PROVIDED MATERIAL:

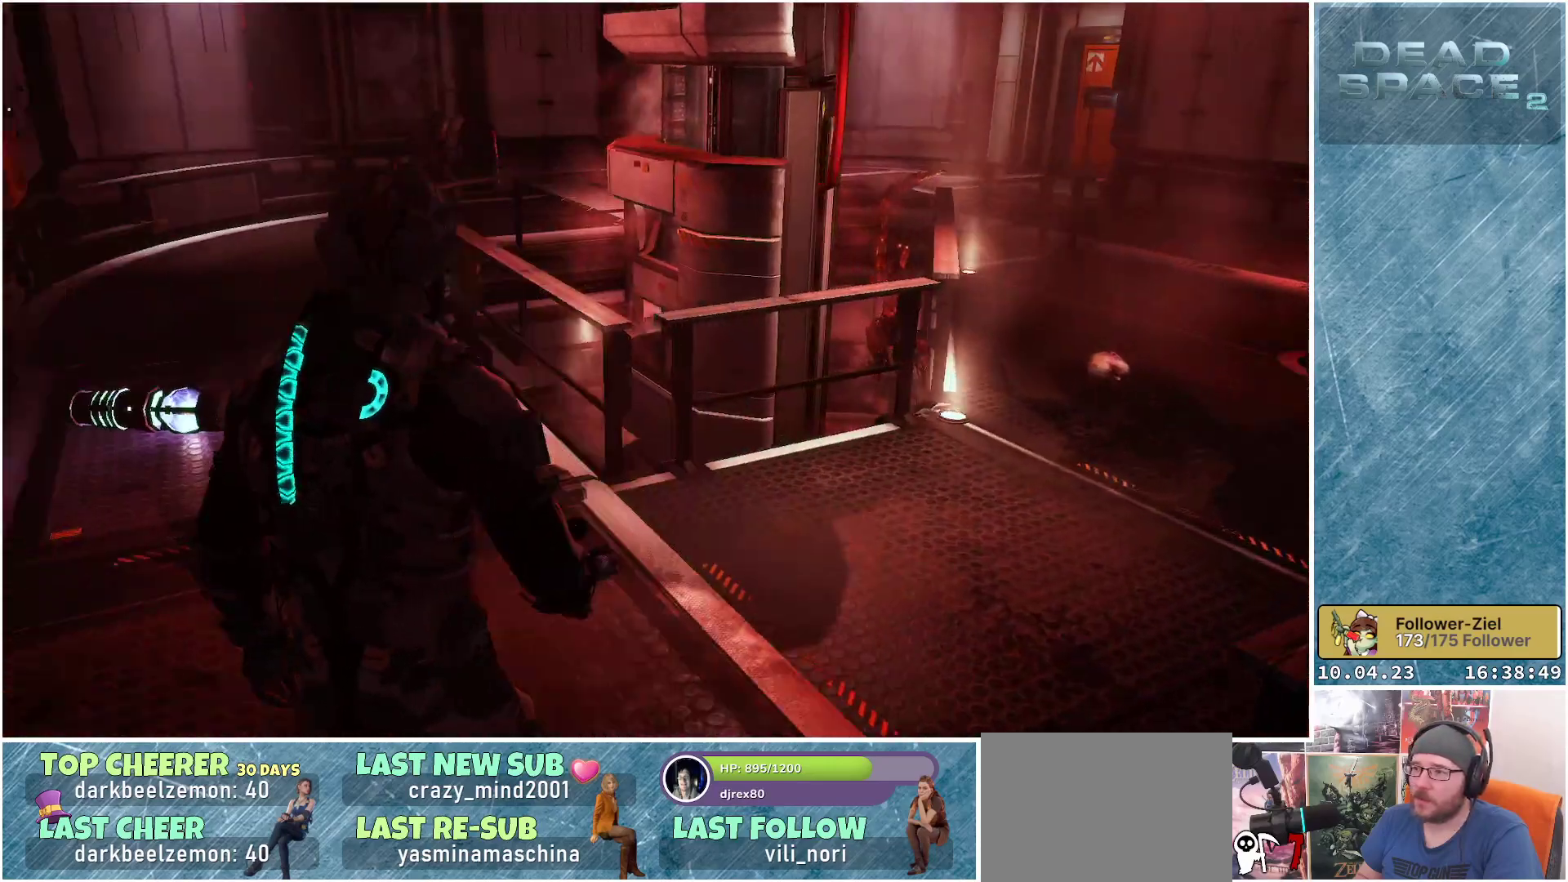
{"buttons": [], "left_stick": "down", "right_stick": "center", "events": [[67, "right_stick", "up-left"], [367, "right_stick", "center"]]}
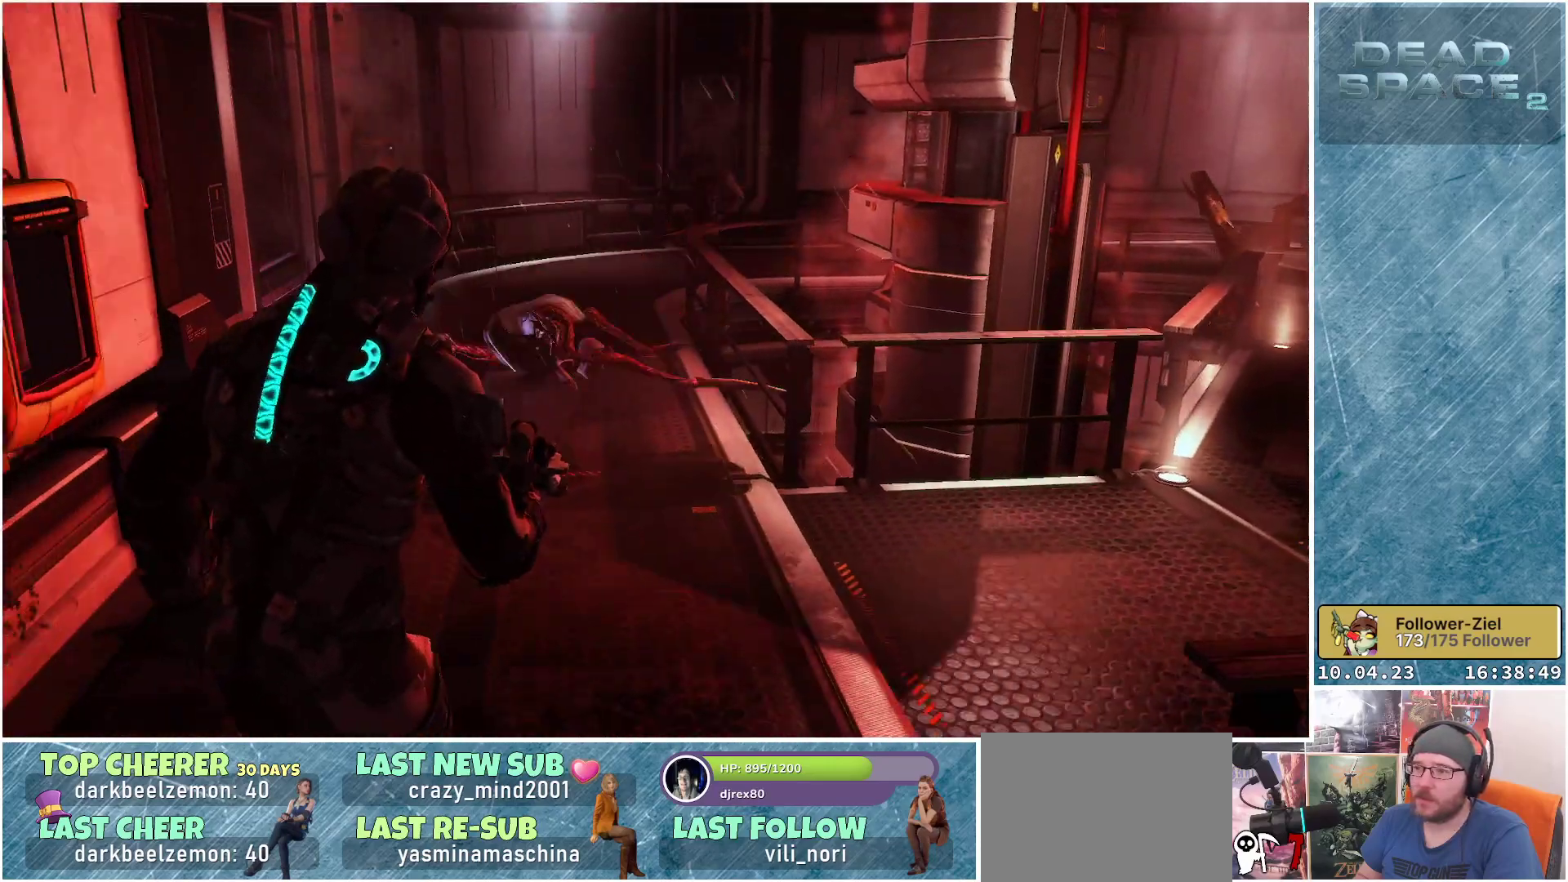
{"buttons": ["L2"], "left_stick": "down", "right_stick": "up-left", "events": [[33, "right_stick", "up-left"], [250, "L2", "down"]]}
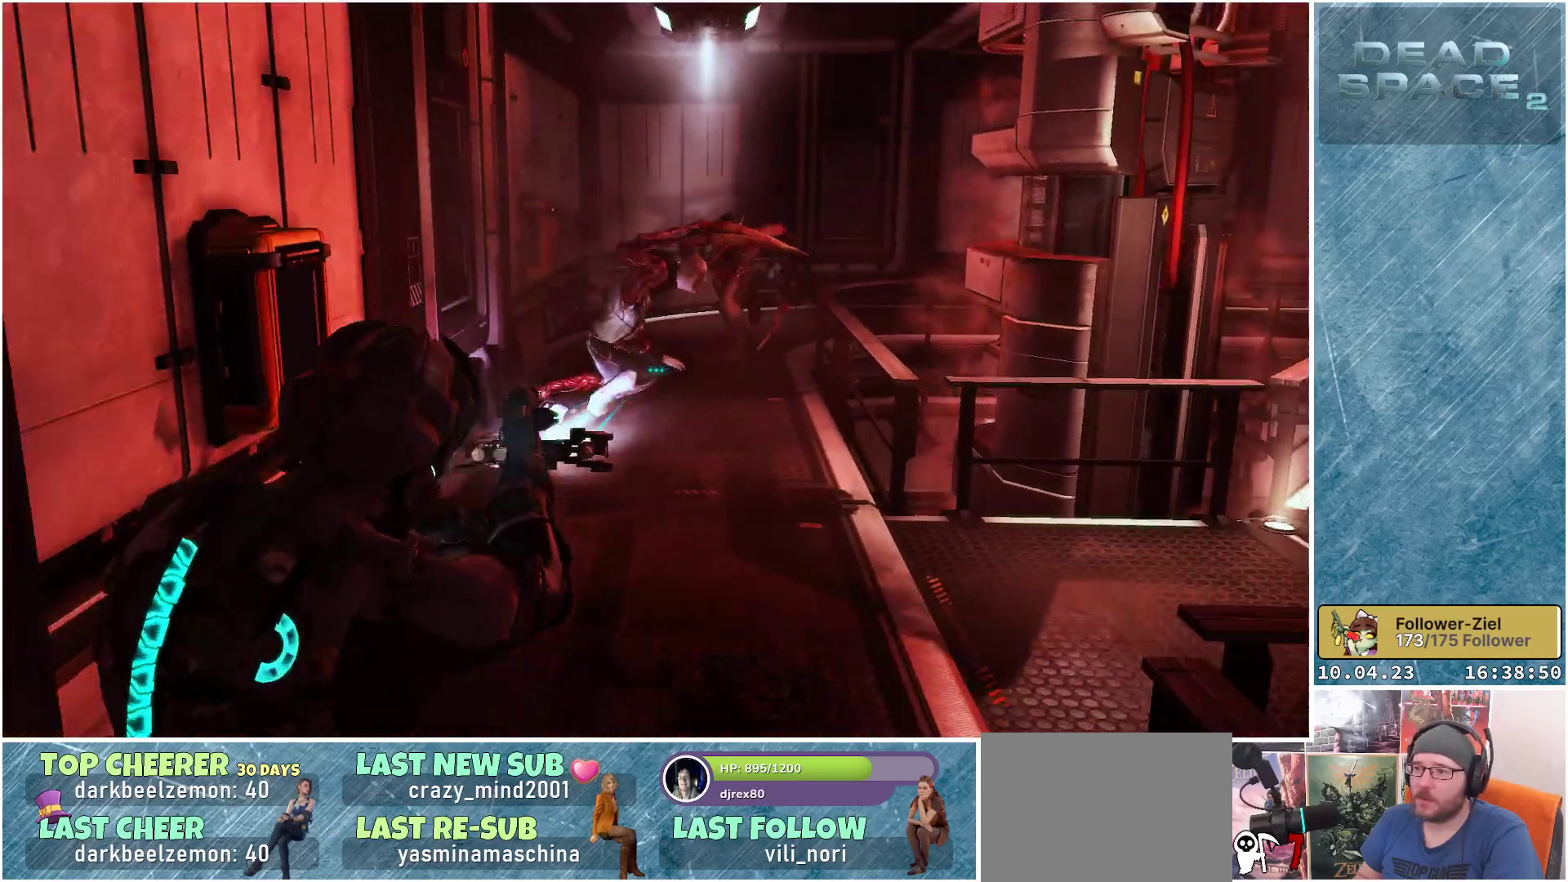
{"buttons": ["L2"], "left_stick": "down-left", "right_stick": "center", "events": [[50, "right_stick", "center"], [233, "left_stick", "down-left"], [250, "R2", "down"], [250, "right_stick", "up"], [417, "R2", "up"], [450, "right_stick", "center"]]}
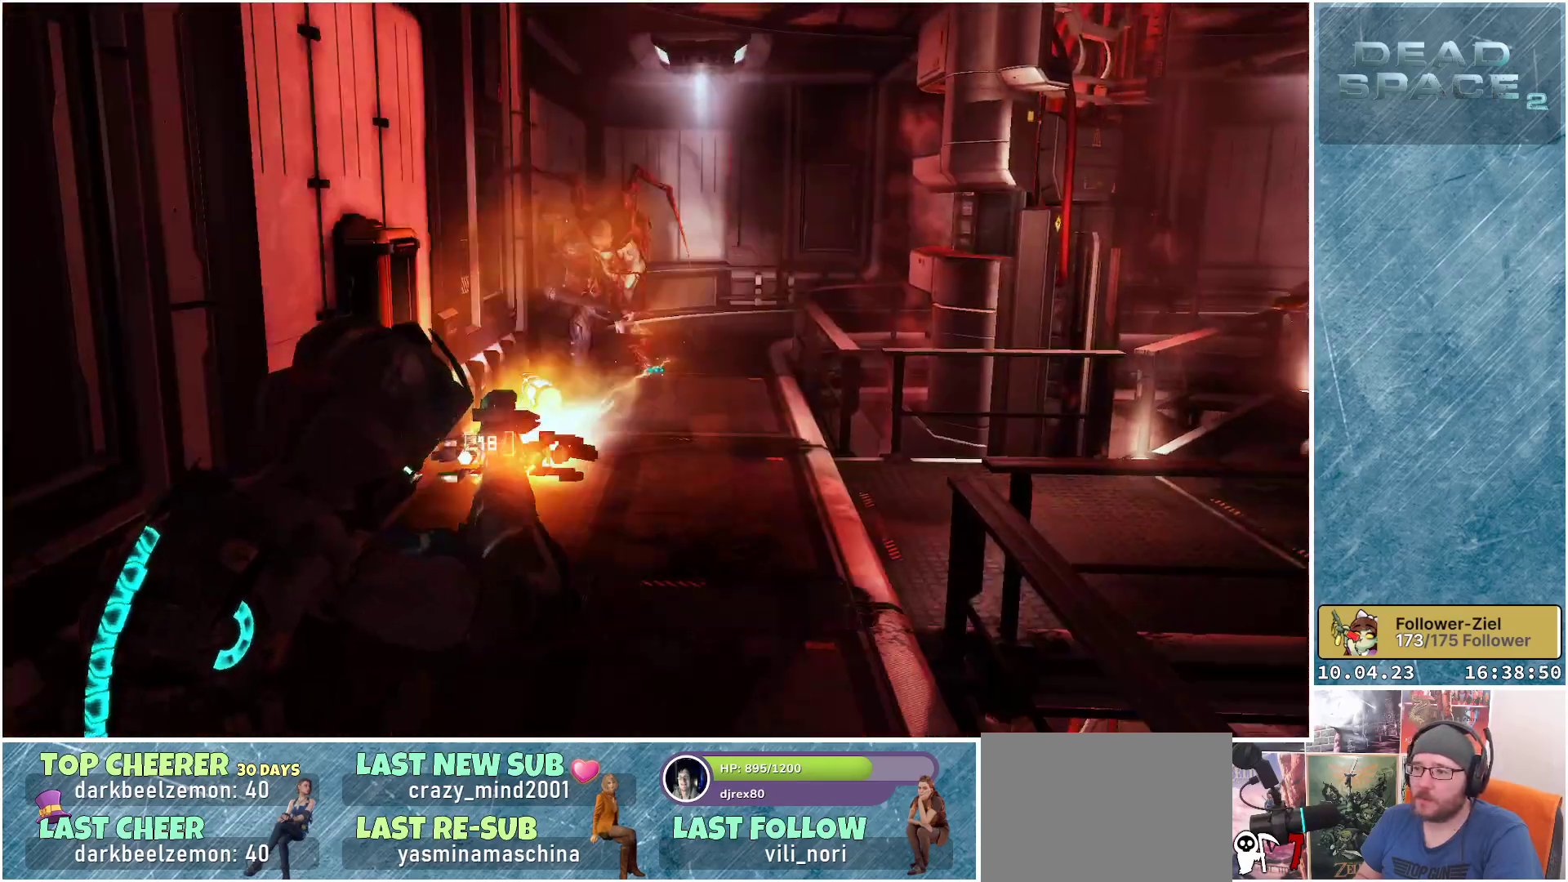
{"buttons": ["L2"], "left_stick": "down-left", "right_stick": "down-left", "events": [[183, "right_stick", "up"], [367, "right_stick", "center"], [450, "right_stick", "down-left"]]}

WHAT THE EXERCISE ASKS:
Retype the whole listing word for word. Skip the pictures.

EXERCISE ANSWER:
{"buttons": [], "left_stick": "down", "right_stick": "center", "events": [[67, "right_stick", "up-left"], [367, "right_stick", "center"]]}
{"buttons": ["L2"], "left_stick": "down", "right_stick": "up-left", "events": [[33, "right_stick", "up-left"], [250, "L2", "down"]]}
{"buttons": ["L2"], "left_stick": "down-left", "right_stick": "center", "events": [[50, "right_stick", "center"], [233, "left_stick", "down-left"], [250, "R2", "down"], [250, "right_stick", "up"], [417, "R2", "up"], [450, "right_stick", "center"]]}
{"buttons": ["L2"], "left_stick": "down-left", "right_stick": "down-left", "events": [[183, "right_stick", "up"], [367, "right_stick", "center"], [450, "right_stick", "down-left"]]}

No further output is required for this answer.